Journal of Probability and Statistics
Volume 2013 (2013), Article ID 602940, 9 pages
http://dx.doi.org/10.1155/2013/602940
Research Article

Growth Estimators and Confidence Intervals for the Mean of Negative Binomial Random Variables with Unknown Dispersion

1Department of Health Research and Policy, Stanford University, Stanford, CA 94305, USA
2Department of Statistics, University of California, Berkeley, CA 94720, USA

Received 8 April 2013; Accepted 1 July 2013

Academic Editor: Peter van der Heijden

Copyright © 2013 David Shilane and Derek Bean. This is an open access article distributed under the Creative Commons Attribution License, which permits unrestricted use, distribution, and reproduction in any medium, provided the original work is properly cited.

Abstract

The negative binomial distribution becomes highly skewed under extreme dispersion. Even at moderately large sample sizes, the sample mean exhibits a heavy right tail. The standard normal approximation often does not provide adequate inferences about the data's expected value in this setting. In previous work, we have examined alternative methods of generating confidence intervals for the expected value. These methods were based upon Gamma and Chi Square approximations or tail probability bounds such as Bernstein's inequality.
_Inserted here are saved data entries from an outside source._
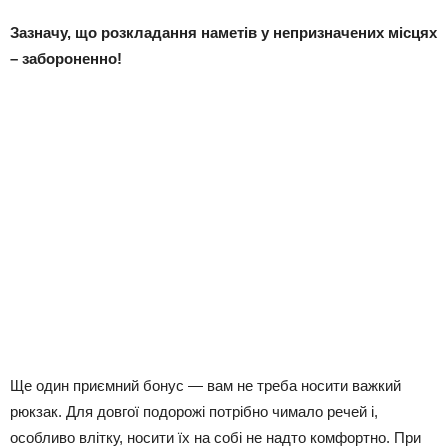
Зазначу, що розкладання наметів у непризначених місцях
– забороненно!
Ще один приємний бонус — вам не треба носити важкий
рюкзак. Для довгої подорожі потрібно чимало речей і,
особливо влітку, носити їх на собі не надто комфортно. При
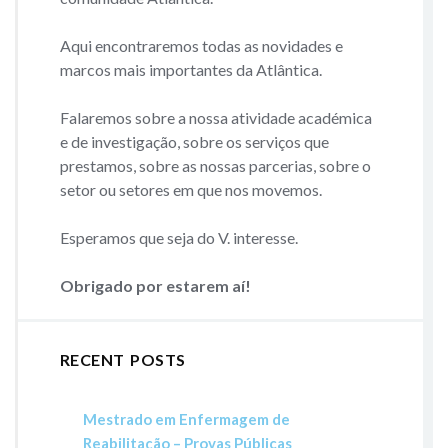
Aqui encontraremos todas as novidades e
marcos mais importantes da Atlântica.
Falaremos sobre a nossa atividade académica
e de investigação, sobre os serviços que
prestamos, sobre as nossas parcerias, sobre o
setor ou setores em que nos movemos.
Esperamos que seja do V. interesse.
Obrigado por estarem aí!
RECENT POSTS
Mestrado em Enfermagem de
Reabilitação – Provas Públicas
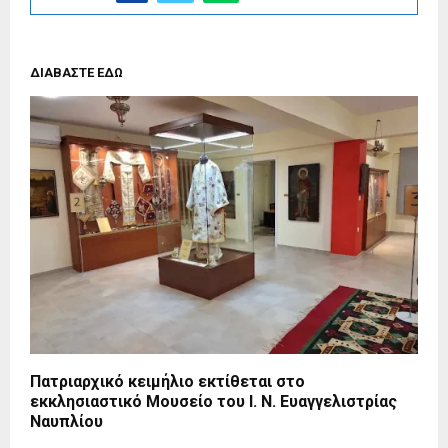
ΔΙΑΒΑΣΤΕ ΕΔΩ
Πατριαρχικό κειμήλιο εκτίθεται στο
εκκλησιαστικό Μουσείο του Ι. Ν. Ευαγγελιστρίας
Ναυπλίου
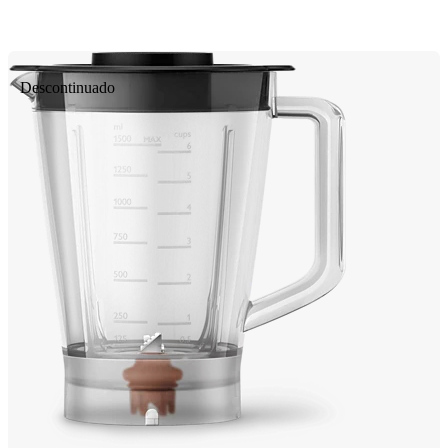
Descontinuado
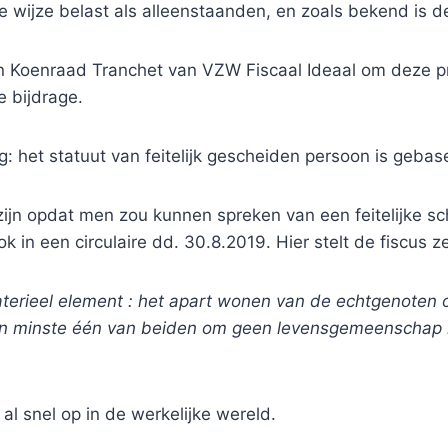
wijze belast als alleenstaanden, en zoals bekend is dez
n Koenraad Tranchet van VZW Fiscaal Ideaal om deze p
e bijdrage.
ig: het statuut van feitelijk gescheiden persoon is ge
jn opdat men zou kunnen spreken van een feitelijke sch
in een circulaire dd. 30.8.2019. Hier stelt de fiscus ze
materieel element : het apart wonen van de echtgenote
n ten minste één van beiden om geen levensgemeenscha
al snel op in de werkelijke wereld.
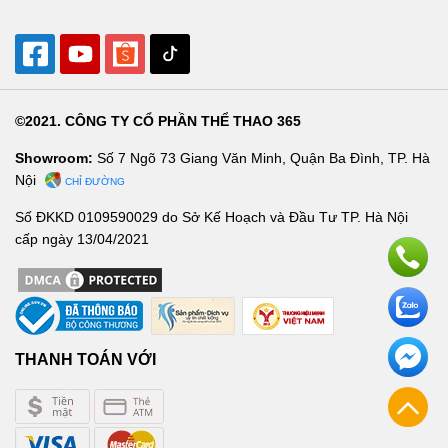
©2021. CÔNG TY CỔ PHẦN THỂ THAO 365
Showroom:
Số 7 Ngõ 73 Giang Văn Minh, Quận Ba Đình, TP. Hà
Nội
CHỈ ĐƯỜNG
Số ĐKKD 0109590029 do Sở Kế Hoạch và Đầu Tư TP. Hà Nội
cấp ngày 13/04/2021
THANH TOÁN VỚI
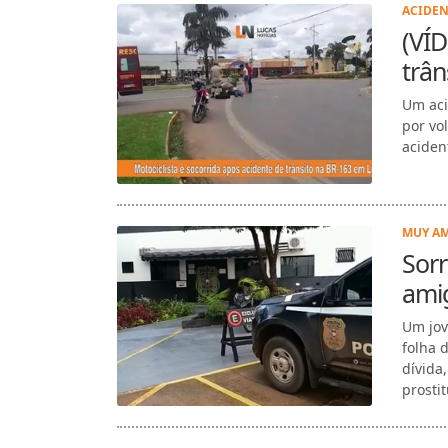
ACIDEN
(VÍD
trân
Um aci
por vo
acident
MUY AM
Sor
amig
Um jov
folha 
dívida
prostit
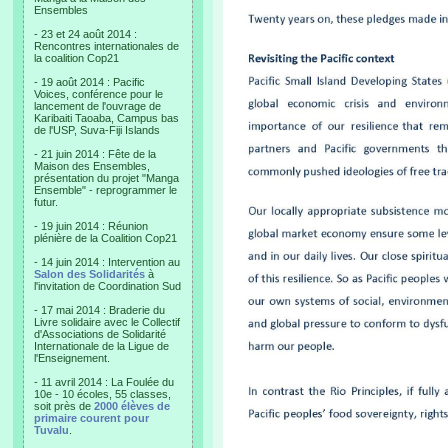
Ensembles
- 23 et 24 août 2014 :
Rencontres internationales de
la coalition Cop21
- 19 août 2014 : Pacific
Voices, conférence pour le
lancement de l'ouvrage de
Karibaiti Taoaba, Campus bas
de l'USP, Suva-Fiji Islands
- 21 juin 2014 : Fête de la
Maison des Ensembles,
présentation du projet "Manga
Ensemble" - reprogrammer le
futur.
- 19 juin 2014 : Réunion
plénière de la Coalition Cop21
- 14 juin 2014 : Intervention au
Salon des Solidarités
à
l'invitation de Coordination Sud
- 17 mai 2014 : Braderie du
Livre solidaire avec le Collectif
d'Associations de Solidarité
Internationale de la Ligue de
l'Enseignement.
- 11 avril 2014 : La Foulée du
10e - 10 écoles, 55 classes,
soit près de
2000 élèves de
primaire courent pour
Tuvalu
.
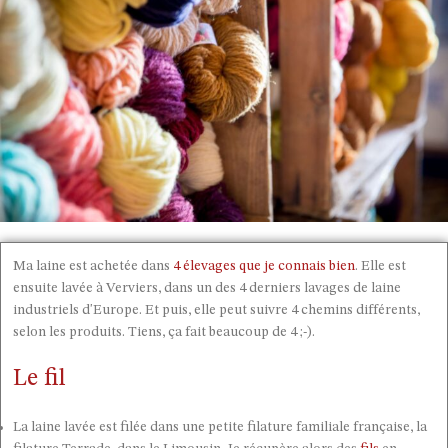
Ma laine est achetée dans
4 élevages que je connais bien
. Elle est
ensuite lavée à Verviers, dans un des 4 derniers lavages de laine
industriels d'Europe. Et puis, elle peut suivre 4 chemins différents,
selon les produits. Tiens, ça fait beaucoup de 4 ;-).
Le fil
La laine lavée est filée dans une petite filature familiale française, la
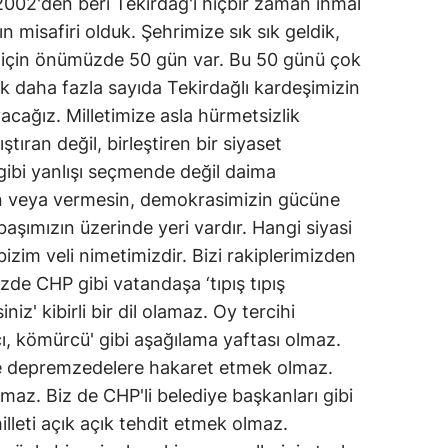
002'den beri Tekirdağ'ı hiçbir zaman ihmal
n misafiri olduk. Şehrimize sık sık geldik,
n için önümüzde 50 gün var. Bu 50 günü çok
k daha fazla sayıda Tekirdağlı kardeşimizin
acağız. Milletimize asla hürmetsizlik
tıran değil, birleştiren bir siyaset
 gibi yanlışı seçmende değil daima
in veya vermesin, demokrasimizin gücüne
aşımızın üzerinde yeri vardır. Hangi siyasi
zim veli nimetimizdir. Bizi rakiplerimizden
zde CHP gibi vatandaşa ‘tıpış tıpış
z' kibirli bir dil olamaz. Oy tercihi
ı, kömürcü' gibi aşağılama yaftası olmaz.
ye depremzedelere hakaret etmek olmaz.
maz. Biz de CHP'li belediye başkanları gibi
lleti açık açık tehdit etmek olmaz.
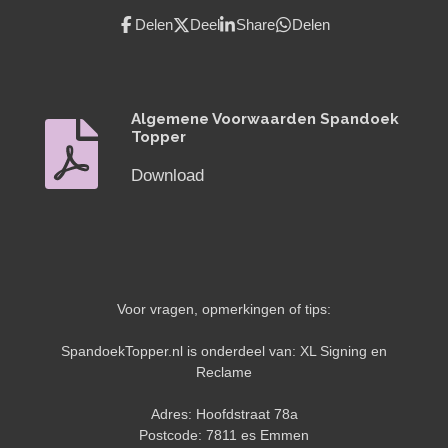
Delen
Deel
Share
Delen
Algemene Voorwaarden Spandoek
Topper
Download
Voor vragen, opmerkingen of tips:
SpandoekTopper.nl is onderdeel van: XL Signing en
Reclame
Adres: Hoofdstraat 78a
Postcode: 7811 es Emmen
We now propose growth estimators of the negative binomial mean. Under high dispersion, zero values are likely to be overrepresented in the data. A growth estimator constructs a normal-style confidence interval by effectively removing a small, predetermined number of zeros from the data. We propose growth estimators based upon multiplicative adjustments of the sample mean and direct removal of zeros from the sample. These methods do not require estimating the nuisance dispersion parameter. We will demonstrate that the growth estimators' confidence intervals provide improved coverage over a wide range of parameter values and asymptotically converge to the sample mean. Interestingly, the proposed methods succeed despite adding both bias and variance to the normal approximation.